Par contre comment a-t-il pu rater à ce point la scène de sexe ? Cette longue scène qui est censé être l’acmé du film, comment a-t-il pu à ce point refuser l’obstacle qu’il s’est lui-même fixé ? Alors que la puissance de son cinéma vient d’être littéralement du côté de l’héroïne, d’être sans cesse proche d’elle, avec elle, dans ses sensations, pourquoi lorsqu’il filme cette scène de sexe, il se met à distance, cadre plus large, enchaîne des positions figées pendant plusieurs minutes sans grâce, filme cela comme une performance, nous met soudain en position de voyeurs extérieurs, gênés d’être là. Pourquoi surtout il n’a plus eu confiance en son cinéma lorsqu’il nous plonge là où ça se passe ? Une soudaine pudeur malvenue ? Il veut tout nous montrer mais en restant à distance, on a alors l’impression paradoxale que la pudibonderie de Kechiche transforme la scène en exhibition. Ce ratage se répercute sur la suite du film, comment croire à la passion charnelle qui lie les deux personnages quand celle-ci sonne tellement faux. Heureusement le cinéaste nous rattrape ensuite mais la question de la représentation de la sexualité au cinéma reste ouverte et Kechiche n’apporte par les bonnes réponses.

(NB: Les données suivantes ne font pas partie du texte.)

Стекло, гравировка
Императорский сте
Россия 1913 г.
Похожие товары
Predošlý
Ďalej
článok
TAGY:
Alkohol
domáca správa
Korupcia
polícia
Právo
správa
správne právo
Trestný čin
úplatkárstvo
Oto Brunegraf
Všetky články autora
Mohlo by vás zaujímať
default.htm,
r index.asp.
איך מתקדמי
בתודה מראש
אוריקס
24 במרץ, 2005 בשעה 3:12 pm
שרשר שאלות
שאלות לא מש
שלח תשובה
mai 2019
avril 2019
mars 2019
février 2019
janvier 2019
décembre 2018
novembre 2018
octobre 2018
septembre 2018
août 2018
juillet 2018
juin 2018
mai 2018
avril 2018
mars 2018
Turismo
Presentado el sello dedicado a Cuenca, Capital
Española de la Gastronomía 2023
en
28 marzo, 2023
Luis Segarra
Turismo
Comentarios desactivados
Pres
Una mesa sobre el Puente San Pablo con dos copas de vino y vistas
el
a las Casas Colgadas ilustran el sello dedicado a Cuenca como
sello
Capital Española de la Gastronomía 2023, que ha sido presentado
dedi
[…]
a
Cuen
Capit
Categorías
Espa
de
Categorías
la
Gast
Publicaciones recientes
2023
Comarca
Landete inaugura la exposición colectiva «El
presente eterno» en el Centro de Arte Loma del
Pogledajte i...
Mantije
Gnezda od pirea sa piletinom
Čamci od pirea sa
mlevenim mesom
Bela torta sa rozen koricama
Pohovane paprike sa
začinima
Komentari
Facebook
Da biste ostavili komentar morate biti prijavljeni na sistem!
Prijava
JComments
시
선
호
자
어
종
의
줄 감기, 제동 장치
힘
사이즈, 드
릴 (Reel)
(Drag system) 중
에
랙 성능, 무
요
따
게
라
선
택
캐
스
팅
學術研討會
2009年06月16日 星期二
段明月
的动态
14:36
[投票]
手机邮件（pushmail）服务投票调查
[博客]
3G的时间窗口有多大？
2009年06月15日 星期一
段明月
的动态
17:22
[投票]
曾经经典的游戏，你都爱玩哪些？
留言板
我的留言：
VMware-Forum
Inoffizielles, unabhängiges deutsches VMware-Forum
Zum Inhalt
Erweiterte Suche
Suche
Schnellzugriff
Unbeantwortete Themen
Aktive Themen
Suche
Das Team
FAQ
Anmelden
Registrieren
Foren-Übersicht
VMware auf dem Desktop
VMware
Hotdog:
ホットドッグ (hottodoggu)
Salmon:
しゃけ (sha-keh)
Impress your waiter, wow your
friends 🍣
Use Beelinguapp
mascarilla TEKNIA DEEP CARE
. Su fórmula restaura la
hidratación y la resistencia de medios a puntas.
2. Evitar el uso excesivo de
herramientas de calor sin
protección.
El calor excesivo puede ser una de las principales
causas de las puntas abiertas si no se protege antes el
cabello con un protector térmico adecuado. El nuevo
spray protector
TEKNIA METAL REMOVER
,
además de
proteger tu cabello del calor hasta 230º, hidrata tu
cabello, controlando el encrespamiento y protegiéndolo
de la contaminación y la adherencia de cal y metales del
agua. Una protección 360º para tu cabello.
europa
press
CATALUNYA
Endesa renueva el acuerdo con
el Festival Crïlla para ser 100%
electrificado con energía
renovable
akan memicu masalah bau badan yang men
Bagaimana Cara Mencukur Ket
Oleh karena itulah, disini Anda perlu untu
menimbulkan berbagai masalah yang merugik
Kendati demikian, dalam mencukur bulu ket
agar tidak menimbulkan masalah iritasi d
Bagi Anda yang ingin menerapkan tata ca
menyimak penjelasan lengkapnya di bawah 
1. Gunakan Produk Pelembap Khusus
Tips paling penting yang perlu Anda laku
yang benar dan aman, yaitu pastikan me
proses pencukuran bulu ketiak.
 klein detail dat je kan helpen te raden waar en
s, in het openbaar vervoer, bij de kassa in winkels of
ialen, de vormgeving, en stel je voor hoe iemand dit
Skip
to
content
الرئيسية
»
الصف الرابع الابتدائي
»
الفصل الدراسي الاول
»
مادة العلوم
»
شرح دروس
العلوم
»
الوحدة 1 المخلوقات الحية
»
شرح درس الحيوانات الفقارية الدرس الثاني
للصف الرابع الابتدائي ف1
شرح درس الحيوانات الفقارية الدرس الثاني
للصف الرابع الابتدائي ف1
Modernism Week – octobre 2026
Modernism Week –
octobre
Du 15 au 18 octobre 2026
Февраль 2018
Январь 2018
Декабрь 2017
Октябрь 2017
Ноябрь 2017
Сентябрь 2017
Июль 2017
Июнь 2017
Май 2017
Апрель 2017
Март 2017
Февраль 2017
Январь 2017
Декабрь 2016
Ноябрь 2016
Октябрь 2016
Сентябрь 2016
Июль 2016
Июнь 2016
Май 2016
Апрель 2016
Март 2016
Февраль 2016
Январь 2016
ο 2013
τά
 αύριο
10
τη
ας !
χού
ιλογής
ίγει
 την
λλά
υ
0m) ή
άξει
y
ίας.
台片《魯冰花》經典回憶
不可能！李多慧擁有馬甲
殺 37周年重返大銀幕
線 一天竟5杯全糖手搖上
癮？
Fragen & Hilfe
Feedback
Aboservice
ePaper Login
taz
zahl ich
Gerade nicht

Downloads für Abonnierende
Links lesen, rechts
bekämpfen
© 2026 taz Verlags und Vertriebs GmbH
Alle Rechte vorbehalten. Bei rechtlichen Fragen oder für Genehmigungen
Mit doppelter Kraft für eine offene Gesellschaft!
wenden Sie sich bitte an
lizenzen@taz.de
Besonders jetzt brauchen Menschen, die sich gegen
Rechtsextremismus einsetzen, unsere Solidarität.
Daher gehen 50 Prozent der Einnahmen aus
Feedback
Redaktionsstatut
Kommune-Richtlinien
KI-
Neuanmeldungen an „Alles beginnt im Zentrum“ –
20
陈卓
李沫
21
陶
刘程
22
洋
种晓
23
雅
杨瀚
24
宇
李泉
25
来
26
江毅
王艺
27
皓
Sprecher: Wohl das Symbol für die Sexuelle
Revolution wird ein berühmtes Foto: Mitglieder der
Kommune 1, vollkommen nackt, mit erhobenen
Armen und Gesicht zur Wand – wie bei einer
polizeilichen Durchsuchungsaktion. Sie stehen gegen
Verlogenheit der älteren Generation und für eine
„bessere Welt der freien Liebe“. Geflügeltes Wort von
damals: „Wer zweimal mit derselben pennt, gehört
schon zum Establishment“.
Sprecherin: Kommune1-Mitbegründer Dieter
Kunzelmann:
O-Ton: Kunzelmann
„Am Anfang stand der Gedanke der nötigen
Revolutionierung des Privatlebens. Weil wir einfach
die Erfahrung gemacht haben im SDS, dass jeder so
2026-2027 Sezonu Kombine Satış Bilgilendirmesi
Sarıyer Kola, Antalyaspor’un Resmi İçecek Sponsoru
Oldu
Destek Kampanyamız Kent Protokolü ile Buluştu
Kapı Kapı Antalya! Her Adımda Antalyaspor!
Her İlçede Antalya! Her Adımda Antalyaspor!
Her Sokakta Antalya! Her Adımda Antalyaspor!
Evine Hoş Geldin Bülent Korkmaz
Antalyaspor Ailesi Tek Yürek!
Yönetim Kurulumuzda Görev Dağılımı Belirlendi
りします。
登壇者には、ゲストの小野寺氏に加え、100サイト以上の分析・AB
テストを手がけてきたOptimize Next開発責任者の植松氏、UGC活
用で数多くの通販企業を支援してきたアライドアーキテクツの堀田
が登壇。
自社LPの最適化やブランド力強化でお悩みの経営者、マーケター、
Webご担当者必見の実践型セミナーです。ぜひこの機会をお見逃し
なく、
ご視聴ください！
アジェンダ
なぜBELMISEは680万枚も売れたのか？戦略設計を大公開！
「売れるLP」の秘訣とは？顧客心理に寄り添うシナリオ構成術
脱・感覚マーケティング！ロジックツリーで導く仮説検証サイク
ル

lajalousie1L’année s’achève avec la Jalousie de Philippe Garrel et montre ainsi la diversité du cinéma français. Du jeu sur le trop de Kechiche (durée des plans, débordements émotionnelles, sensualité maximale, fluides de toutes sortes) on passe à l’épure de Garrel qui sait nous captiver par des ellipses sèches et la beauté intense des plans, par leur lumière, leur grain, par le regard du cinéaste sur Anna Mouglalis, qu’on retrouve grande actrice sans fard, et Louis Garrel. Des mains qui se touchent, une gare, la nuit, un appartement en haut d’un escalier, la blancheur des murs. Une séparation en quelques mots, en quelques plans. Un homme quitte une femme, en rencontre une autre, se fait quitter. S’engager dans une relation, ou non, la possession, l’indépendance, le dépouillement, le poids de la pauvreté sur la relation amoureuse, où le romantisme est porté par l’homme et la rationalité sexuelle par la femme. Tout est dit sans pathos, sans en rajouter. La puissance formelle de Garrel donne une ampleur à ce travail sur la simplicité, on a l’impression d’être proche de l’os. D’aller à l’essentiel.

Bien sûr, il n’y a pas que le cinéma français, même si avec le beau Frances Ha de Noah Baumbach, on y est toujours un peu, du titre du film à la scène d’hommage au Mauvais sang de Carax (s’il est de bon ton de détester le cinéma français par ici, il suffit d’aller voir ailleurs pour comprendre l’influence du cinéma français et sa place dans le cinéma mondial.) Woody Allen, Joon-ho, De Palma, James Gray et tant d’autres nous le prouvent mais on peut attendre le bilan de Guillaume pour avoir une vision moins francocentré du cinéma de 2013.